Dan Reed is head of digital capabilities at Barclaycard Business. At the Festival of Marketing day one, he gave an impassioned talk about how his team has made digital performance and engagement a priority, in the process transforming their skillsets and meeting user needs.
Reed started by discussing the case study of website speed. He wanted to show ROI through enablement, proving the value of optimising digital platforms for speed.
Commercialising the enabler
The idea, of course, is that speed = conversion = cash.
To prove this, Reed and his team used RUM (real user measurement) to look at customer journeys, correlate those journeys to site speed and then use predictive modelling to envisage the impact of site speed improvement.
The theory goes that user perception of ‘instant’ is 0.1s, after 1s users will be cognisant of a delay, and that industry standard for pagespeed threshold for conversion is 1.8s.
Reed’s testing, however, led Barclaycard Business to transition from industry standards (1.8s) to a more accurate, custom KPI (closer to 2.8s).
Demonstrating hidden costs of future tech
This site speed testing is interesting, but Reed posed the question of how this work can help quantify upcoming digital innovations?
The answer is allowing the business to put a number on performance costs, or hidden costs, and hence properly cost up the opportunity of new digital tech.
As an example, if some new sample code adds 0.2s to page load, the exact hidden cost can be calculated based on the Reed’s predictive modelling.
A shift in digital content management
This work on improving performance has necessitated a change in the skillsets in Reed’s team.

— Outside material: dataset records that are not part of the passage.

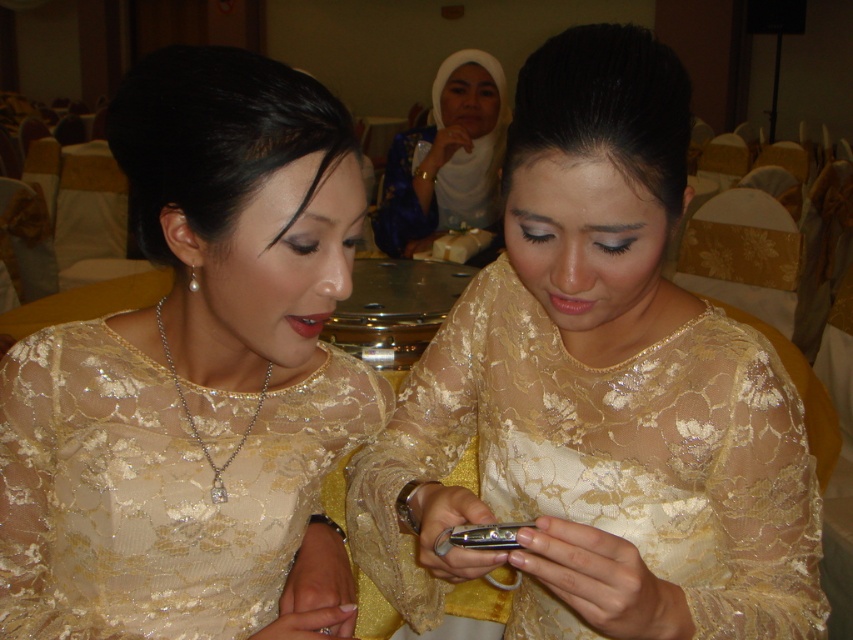
Question: Can you confirm if lace fabric phone at center is positioned to the left of white lace hijab at upper center?

Choices:
 (A) yes
 (B) no

Answer: (B)

Question: Which point appears farthest from the camera in this image?

Choices:
 (A) [x=444, y=332]
 (B) [x=268, y=612]
 (C) [x=479, y=545]
 (D) [x=477, y=67]

Answer: (D)

Question: Observing the image, what is the correct spatial positioning of lace dress at center in reference to silver metallic smartphone at center?

Choices:
 (A) left
 (B) right

Answer: (A)

Question: Considering the relative positions of lace dress at center and white lace hijab at upper center in the image provided, where is lace dress at center located with respect to white lace hijab at upper center?

Choices:
 (A) below
 (B) above

Answer: (A)

Question: Which object appears closest to the camera in this image?

Choices:
 (A) lace dress at center
 (B) silver metallic smartphone at center
 (C) lace fabric phone at center
 (D) white lace hijab at upper center

Answer: (C)

Question: Among these points, which one is farthest from the camera?

Choices:
 (A) (515, 531)
 (B) (135, 561)
 (C) (432, 186)
 (D) (425, 497)

Answer: (C)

Typically, the team has been comprised of digital content managers, who have a background of doing editing and lots of work with content in CMS.
Now, Reed says, the team needs broader digital platform skills related to:
- third party code management
- site performance
- development pipeline management
- technical delivery
- platform migrations
This shift has led the team to split into three parts: content, performance and technical implementation.
Driving performance strategy
Reed admits that “a year ago we barely understood [performance strategy]” and that the team has undergone a transition to “producing and implementing that strategy, embedding governance rules, showing ROI, and demonstrating hidden costs.”
This has proven of benefit to the customer through “better experiences faster”, whether that be:
- logging into a secure account
- finding what’s on offer
- looking for help and support with an existing product
- maybe even buying something
But implementing a performance strategy has also been beneficial internally, too, giving digital content managers the confidence to ask the right questions in the organisation and link up with the right people.
Reed’s talk was a brief but compelling summary of how his team has made digital performance and engagement a priority. This was born from enablers (things the team were managing already anyway), which allowed Reed to show ROI, demonstrated hidden costs of future tech and better serviced user needs.
This work is testament to the passionate narrative that Reed’s team creates, showing that optimisation is not just about classic A/B content testing, but broader performance, too.